- [Work to complete]: Please reproduce each of the following lines word for word.

- [Data records]:

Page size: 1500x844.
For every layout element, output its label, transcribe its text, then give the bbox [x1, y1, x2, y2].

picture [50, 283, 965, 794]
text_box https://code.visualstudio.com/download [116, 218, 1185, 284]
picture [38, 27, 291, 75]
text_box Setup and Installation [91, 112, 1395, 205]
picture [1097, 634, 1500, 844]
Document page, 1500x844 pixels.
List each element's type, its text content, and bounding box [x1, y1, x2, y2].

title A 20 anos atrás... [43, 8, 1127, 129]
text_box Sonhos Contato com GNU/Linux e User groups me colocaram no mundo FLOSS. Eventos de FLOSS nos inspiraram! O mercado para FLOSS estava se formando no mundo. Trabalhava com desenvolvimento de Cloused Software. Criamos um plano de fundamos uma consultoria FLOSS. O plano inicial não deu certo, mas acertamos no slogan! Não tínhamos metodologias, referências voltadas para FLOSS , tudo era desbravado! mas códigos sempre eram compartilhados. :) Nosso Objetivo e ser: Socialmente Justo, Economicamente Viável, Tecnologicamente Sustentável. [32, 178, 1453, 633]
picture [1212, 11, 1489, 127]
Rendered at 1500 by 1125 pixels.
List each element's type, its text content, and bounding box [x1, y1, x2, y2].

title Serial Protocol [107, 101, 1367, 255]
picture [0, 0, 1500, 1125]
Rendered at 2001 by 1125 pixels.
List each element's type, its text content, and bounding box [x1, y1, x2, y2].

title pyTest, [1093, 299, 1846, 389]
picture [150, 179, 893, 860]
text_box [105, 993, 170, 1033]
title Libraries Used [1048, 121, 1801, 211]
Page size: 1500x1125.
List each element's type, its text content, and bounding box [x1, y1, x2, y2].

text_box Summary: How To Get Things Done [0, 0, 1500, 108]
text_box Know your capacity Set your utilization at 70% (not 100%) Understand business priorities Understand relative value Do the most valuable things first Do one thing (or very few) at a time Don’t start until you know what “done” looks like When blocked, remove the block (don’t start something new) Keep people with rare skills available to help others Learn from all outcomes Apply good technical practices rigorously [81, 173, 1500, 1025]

- [Result of the task]:
Page size: 1500x844.
For every layout element, output its label, transcribe its text, then give the bbox [x1, y1, x2, y2].

picture [50, 283, 965, 794]
text_box https://code.visualstudio.com/download [116, 218, 1185, 284]
picture [38, 27, 291, 75]
text_box Setup and Installation [91, 112, 1395, 205]
picture [1097, 634, 1500, 844]
Document page, 1500x844 pixels.
List each element's type, its text content, and bounding box [x1, y1, x2, y2].

title A 20 anos atrás... [43, 8, 1127, 129]
text_box Sonhos Contato com GNU/Linux e User groups me colocaram no mundo FLOSS. Eventos de FLOSS nos inspiraram! O mercado para FLOSS estava se formando no mundo. Trabalhava com desenvolvimento de Cloused Software. Criamos um plano de fundamos uma consultoria FLOSS. O plano inicial não deu certo, mas acertamos no slogan! Não tínhamos metodologias, referências voltadas para FLOSS , tudo era desbravado! mas códigos sempre eram compartilhados. :) Nosso Objetivo e ser: Socialmente Justo, Economicamente Viável, Tecnologicamente Sustentável. [32, 178, 1453, 633]
picture [1212, 11, 1489, 127]
Rendered at 1500 by 1125 pixels.
List each element's type, its text content, and bounding box [x1, y1, x2, y2].

title Serial Protocol [107, 101, 1367, 255]
picture [0, 0, 1500, 1125]
Rendered at 2001 by 1125 pixels.
List each element's type, its text content, and bounding box [x1, y1, x2, y2].

title pyTest, [1093, 299, 1846, 389]
picture [150, 179, 893, 860]
text_box [105, 993, 170, 1033]
title Libraries Used [1048, 121, 1801, 211]
Page size: 1500x1125.
List each element's type, its text content, and bounding box [x1, y1, x2, y2].

text_box Summary: How To Get Things Done [0, 0, 1500, 108]
text_box Know your capacity Set your utilization at 70% (not 100%) Understand business priorities Understand relative value Do the most valuable things first Do one thing (or very few) at a time Don’t start until you know what “done” looks like When blocked, remove the block (don’t start something new) Keep people with rare skills available to help others Learn from all outcomes Apply good technical practices rigorously [81, 173, 1500, 1025]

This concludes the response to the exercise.